Again to Carthage
- Again to Carthage book cover
- Author: John L. Parker Jr.
- Language: English
- Genre: Realistic fiction
- Publisher: Breakaway Books
- Publication date: September 14, 2008
- Publication place: United States
- Media type: Print (hardback)
- Pages: 344
- ISBN: 1-891369-77-6
- Preceded by: Once a Runner

= Again to Carthage =

Novel by John L. Parker, Jr.

Again to Carthage is a novel by American author John L. Parker Jr. initially published April 1, 2008. It is the sequel to 1978 book Once a Runner.

==Plot summary==
John Parker's "Again to Carthage" picks up where Parker's "Once a Runner" left off. Star college miler, Quenton Cassidy has returned home from the Olympic games where he has taken the silver medal in the 1500 meter "metric mile" race. After some time working as a lawyer he decides that he left the running life too soon and now in his early thirties (or thereabouts) decides to take up the rigorous, spartan distance running-training life again. This time aiming to make the United States Olympic marathon team.

Mr. Parker's unique writing skill is to immerse the attentive reader in the peculiar (by modern American standards) life of the serious distance runner while avoiding the mind-numbing attention to the daily grind of the athlete himself.
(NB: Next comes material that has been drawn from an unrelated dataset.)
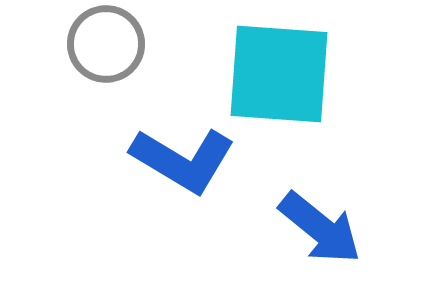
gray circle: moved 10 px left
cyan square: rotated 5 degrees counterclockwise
Parker's achievement as a writer with his background as an accomplished distance runner, is to show how the stoicism and discipline of the serious runner manages to transform a mere man through a transcendent undertaking into what can almost be characterized as an apotheosis.

As Cassidy runs his race (the U.S. Olympic marathon trial) two strange, arguably metaphysical events leave the reader wondering what is real and what is being imagined. Through this crucible of the will, the protagonist, Quenton Cassidy is transformed from a mere mortal yet again (as in Parker's prequel, "Once a Runner"). As is the attentive reader in some small way.